┌──
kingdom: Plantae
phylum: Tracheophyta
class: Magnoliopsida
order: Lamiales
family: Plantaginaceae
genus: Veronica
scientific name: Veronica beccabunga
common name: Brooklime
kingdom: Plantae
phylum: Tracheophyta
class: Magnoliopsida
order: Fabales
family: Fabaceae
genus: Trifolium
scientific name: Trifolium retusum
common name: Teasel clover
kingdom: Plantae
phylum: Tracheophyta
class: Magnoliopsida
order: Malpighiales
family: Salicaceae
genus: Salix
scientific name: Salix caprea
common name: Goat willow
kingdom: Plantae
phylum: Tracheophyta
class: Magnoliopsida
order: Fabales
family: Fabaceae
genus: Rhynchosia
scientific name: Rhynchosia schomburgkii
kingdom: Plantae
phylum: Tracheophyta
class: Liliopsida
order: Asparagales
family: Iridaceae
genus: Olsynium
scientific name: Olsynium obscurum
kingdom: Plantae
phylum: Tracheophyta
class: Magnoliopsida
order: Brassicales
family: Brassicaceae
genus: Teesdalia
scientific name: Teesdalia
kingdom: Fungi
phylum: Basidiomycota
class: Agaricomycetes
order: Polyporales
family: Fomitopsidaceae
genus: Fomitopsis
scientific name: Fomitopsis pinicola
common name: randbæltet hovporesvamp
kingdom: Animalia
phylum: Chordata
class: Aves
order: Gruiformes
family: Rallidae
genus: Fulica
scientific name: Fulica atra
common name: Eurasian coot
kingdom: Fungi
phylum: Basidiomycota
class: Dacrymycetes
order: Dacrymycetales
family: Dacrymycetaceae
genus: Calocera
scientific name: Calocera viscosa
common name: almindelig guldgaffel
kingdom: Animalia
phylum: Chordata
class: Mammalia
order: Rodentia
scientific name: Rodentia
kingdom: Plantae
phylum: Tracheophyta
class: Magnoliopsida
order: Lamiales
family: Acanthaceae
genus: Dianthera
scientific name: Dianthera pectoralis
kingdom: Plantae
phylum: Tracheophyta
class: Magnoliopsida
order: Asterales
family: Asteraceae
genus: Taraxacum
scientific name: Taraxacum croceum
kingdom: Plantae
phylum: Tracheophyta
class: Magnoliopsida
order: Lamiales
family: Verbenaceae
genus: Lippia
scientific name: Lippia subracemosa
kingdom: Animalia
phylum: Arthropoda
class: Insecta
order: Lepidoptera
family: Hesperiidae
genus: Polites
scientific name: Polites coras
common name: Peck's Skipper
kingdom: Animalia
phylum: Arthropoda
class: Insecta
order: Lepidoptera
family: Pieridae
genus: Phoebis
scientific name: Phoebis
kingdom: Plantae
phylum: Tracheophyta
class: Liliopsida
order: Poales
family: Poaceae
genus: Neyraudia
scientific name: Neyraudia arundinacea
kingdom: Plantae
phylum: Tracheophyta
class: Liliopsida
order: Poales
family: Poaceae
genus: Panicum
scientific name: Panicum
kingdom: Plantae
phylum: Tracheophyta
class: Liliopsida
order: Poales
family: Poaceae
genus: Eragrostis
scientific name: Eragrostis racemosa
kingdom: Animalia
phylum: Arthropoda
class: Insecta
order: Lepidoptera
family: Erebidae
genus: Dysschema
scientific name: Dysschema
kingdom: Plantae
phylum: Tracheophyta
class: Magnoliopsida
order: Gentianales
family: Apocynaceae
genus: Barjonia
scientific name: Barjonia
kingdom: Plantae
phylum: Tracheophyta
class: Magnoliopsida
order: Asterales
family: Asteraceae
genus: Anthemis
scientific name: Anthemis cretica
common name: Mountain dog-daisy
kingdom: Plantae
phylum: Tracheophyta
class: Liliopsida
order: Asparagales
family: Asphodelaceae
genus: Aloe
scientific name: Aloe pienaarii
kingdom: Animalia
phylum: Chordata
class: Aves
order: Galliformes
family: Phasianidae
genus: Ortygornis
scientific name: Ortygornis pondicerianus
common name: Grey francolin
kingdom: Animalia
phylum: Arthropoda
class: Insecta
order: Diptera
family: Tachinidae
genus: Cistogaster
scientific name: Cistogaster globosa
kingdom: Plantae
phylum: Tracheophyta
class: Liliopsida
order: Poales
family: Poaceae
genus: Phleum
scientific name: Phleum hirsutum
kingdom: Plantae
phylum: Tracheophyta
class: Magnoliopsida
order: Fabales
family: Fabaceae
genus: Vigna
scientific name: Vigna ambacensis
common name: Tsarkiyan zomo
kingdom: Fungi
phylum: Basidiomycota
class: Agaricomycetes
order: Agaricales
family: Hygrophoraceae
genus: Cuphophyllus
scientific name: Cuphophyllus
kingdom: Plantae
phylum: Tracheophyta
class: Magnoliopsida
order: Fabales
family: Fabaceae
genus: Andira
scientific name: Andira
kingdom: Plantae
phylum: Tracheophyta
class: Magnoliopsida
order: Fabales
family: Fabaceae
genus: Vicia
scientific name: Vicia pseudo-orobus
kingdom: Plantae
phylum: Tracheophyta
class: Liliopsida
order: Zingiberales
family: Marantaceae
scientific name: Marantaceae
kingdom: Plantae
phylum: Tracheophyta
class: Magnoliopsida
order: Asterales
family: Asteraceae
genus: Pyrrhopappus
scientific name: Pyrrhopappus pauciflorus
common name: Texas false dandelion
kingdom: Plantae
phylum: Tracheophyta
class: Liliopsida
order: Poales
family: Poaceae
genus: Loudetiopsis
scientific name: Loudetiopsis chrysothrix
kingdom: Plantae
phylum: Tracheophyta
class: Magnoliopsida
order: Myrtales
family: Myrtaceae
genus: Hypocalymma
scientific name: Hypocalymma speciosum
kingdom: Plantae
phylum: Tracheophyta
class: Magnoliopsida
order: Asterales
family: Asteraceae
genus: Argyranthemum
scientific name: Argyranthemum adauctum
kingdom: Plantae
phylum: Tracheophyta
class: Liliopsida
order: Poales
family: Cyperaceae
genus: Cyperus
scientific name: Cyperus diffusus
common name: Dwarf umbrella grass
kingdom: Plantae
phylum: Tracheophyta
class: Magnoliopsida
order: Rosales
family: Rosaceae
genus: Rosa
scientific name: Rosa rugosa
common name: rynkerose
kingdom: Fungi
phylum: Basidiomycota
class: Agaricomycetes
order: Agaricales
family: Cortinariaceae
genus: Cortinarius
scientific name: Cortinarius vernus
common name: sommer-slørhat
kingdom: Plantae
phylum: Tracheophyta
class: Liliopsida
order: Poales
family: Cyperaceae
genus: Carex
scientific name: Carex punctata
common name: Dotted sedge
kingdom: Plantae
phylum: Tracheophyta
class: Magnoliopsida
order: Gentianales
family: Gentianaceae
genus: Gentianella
└──
### CHALLENGE
Reproduce every line of the material above word for word, in the same order.

### ANSWER FOR THE TASK
kingdom: Plantae
phylum: Tracheophyta
class: Magnoliopsida
order: Lamiales
family: Plantaginaceae
genus: Veronica
scientific name: Veronica beccabunga
common name: Brooklime
kingdom: Plantae
phylum: Tracheophyta
class: Magnoliopsida
order: Fabales
family: Fabaceae
genus: Trifolium
scientific name: Trifolium retusum
common name: Teasel clover
kingdom: Plantae
phylum: Tracheophyta
class: Magnoliopsida
order: Malpighiales
family: Salicaceae
genus: Salix
scientific name: Salix caprea
common name: Goat willow
kingdom: Plantae
phylum: Tracheophyta
class: Magnoliopsida
order: Fabales
family: Fabaceae
genus: Rhynchosia
scientific name: Rhynchosia schomburgkii
kingdom: Plantae
phylum: Tracheophyta
class: Liliopsida
order: Asparagales
family: Iridaceae
genus: Olsynium
scientific name: Olsynium obscurum
kingdom: Plantae
phylum: Tracheophyta
class: Magnoliopsida
order: Brassicales
family: Brassicaceae
genus: Teesdalia
scientific name: Teesdalia
kingdom: Fungi
phylum: Basidiomycota
class: Agaricomycetes
order: Polyporales
family: Fomitopsidaceae
genus: Fomitopsis
scientific name: Fomitopsis pinicola
common name: randbæltet hovporesvamp
kingdom: Animalia
phylum: Chordata
class: Aves
order: Gruiformes
family: Rallidae
genus: Fulica
scientific name: Fulica atra
common name: Eurasian coot
kingdom: Fungi
phylum: Basidiomycota
class: Dacrymycetes
order: Dacrymycetales
family: Dacrymycetaceae
genus: Calocera
scientific name: Calocera viscosa
common name: almindelig guldgaffel
kingdom: Animalia
phylum: Chordata
class: Mammalia
order: Rodentia
scientific name: Rodentia
kingdom: Plantae
phylum: Tracheophyta
class: Magnoliopsida
order: Lamiales
family: Acanthaceae
genus: Dianthera
scientific name: Dianthera pectoralis
kingdom: Plantae
phylum: Tracheophyta
class: Magnoliopsida
order: Asterales
family: Asteraceae
genus: Taraxacum
scientific name: Taraxacum croceum
kingdom: Plantae
phylum: Tracheophyta
class: Magnoliopsida
order: Lamiales
family: Verbenaceae
genus: Lippia
scientific name: Lippia subracemosa
kingdom: Animalia
phylum: Arthropoda
class: Insecta
order: Lepidoptera
family: Hesperiidae
genus: Polites
scientific name: Polites coras
common name: Peck's Skipper
kingdom: Animalia
phylum: Arthropoda
class: Insecta
order: Lepidoptera
family: Pieridae
genus: Phoebis
scientific name: Phoebis
kingdom: Plantae
phylum: Tracheophyta
class: Liliopsida
order: Poales
family: Poaceae
genus: Neyraudia
scientific name: Neyraudia arundinacea
kingdom: Plantae
phylum: Tracheophyta
class: Liliopsida
order: Poales
family: Poaceae
genus: Panicum
scientific name: Panicum
kingdom: Plantae
phylum: Tracheophyta
class: Liliopsida
order: Poales
family: Poaceae
genus: Eragrostis
scientific name: Eragrostis racemosa
kingdom: Animalia
phylum: Arthropoda
class: Insecta
order: Lepidoptera
family: Erebidae
genus: Dysschema
scientific name: Dysschema
kingdom: Plantae
phylum: Tracheophyta
class: Magnoliopsida
order: Gentianales
family: Apocynaceae
genus: Barjonia
scientific name: Barjonia
kingdom: Plantae
phylum: Tracheophyta
class: Magnoliopsida
order: Asterales
family: Asteraceae
genus: Anthemis
scientific name: Anthemis cretica
common name: Mountain dog-daisy
kingdom: Plantae
phylum: Tracheophyta
class: Liliopsida
order: Asparagales
family: Asphodelaceae
genus: Aloe
scientific name: Aloe pienaarii
kingdom: Animalia
phylum: Chordata
class: Aves
order: Galliformes
family: Phasianidae
genus: Ortygornis
scientific name: Ortygornis pondicerianus
common name: Grey francolin
kingdom: Animalia
phylum: Arthropoda
class: Insecta
order: Diptera
family: Tachinidae
genus: Cistogaster
scientific name: Cistogaster globosa
kingdom: Plantae
phylum: Tracheophyta
class: Liliopsida
order: Poales
family: Poaceae
genus: Phleum
scientific name: Phleum hirsutum
kingdom: Plantae
phylum: Tracheophyta
class: Magnoliopsida
order: Fabales
family: Fabaceae
genus: Vigna
scientific name: Vigna ambacensis
common name: Tsarkiyan zomo
kingdom: Fungi
phylum: Basidiomycota
class: Agaricomycetes
order: Agaricales
family: Hygrophoraceae
genus: Cuphophyllus
scientific name: Cuphophyllus
kingdom: Plantae
phylum: Tracheophyta
class: Magnoliopsida
order: Fabales
family: Fabaceae
genus: Andira
scientific name: Andira
kingdom: Plantae
phylum: Tracheophyta
class: Magnoliopsida
order: Fabales
family: Fabaceae
genus: Vicia
scientific name: Vicia pseudo-orobus
kingdom: Plantae
phylum: Tracheophyta
class: Liliopsida
order: Zingiberales
family: Marantaceae
scientific name: Marantaceae
kingdom: Plantae
phylum: Tracheophyta
class: Magnoliopsida
order: Asterales
family: Asteraceae
genus: Pyrrhopappus
scientific name: Pyrrhopappus pauciflorus
common name: Texas false dandelion
kingdom: Plantae
phylum: Tracheophyta
class: Liliopsida
order: Poales
family: Poaceae
genus: Loudetiopsis
scientific name: Loudetiopsis chrysothrix
kingdom: Plantae
phylum: Tracheophyta
class: Magnoliopsida
order: Myrtales
family: Myrtaceae
genus: Hypocalymma
scientific name: Hypocalymma speciosum
kingdom: Plantae
phylum: Tracheophyta
class: Magnoliopsida
order: Asterales
family: Asteraceae
genus: Argyranthemum
scientific name: Argyranthemum adauctum
kingdom: Plantae
phylum: Tracheophyta
class: Liliopsida
order: Poales
family: Cyperaceae
genus: Cyperus
scientific name: Cyperus diffusus
common name: Dwarf umbrella grass
kingdom: Plantae
phylum: Tracheophyta
class: Magnoliopsida
order: Rosales
family: Rosaceae
genus: Rosa
scientific name: Rosa rugosa
common name: rynkerose
kingdom: Fungi
phylum: Basidiomycota
class: Agaricomycetes
order: Agaricales
family: Cortinariaceae
genus: Cortinarius
scientific name: Cortinarius vernus
common name: sommer-slørhat
kingdom: Plantae
phylum: Tracheophyta
class: Liliopsida
order: Poales
family: Cyperaceae
genus: Carex
scientific name: Carex punctata
common name: Dotted sedge
kingdom: Plantae
phylum: Tracheophyta
class: Magnoliopsida
order: Gentianales
family: Gentianaceae
genus: Gentianella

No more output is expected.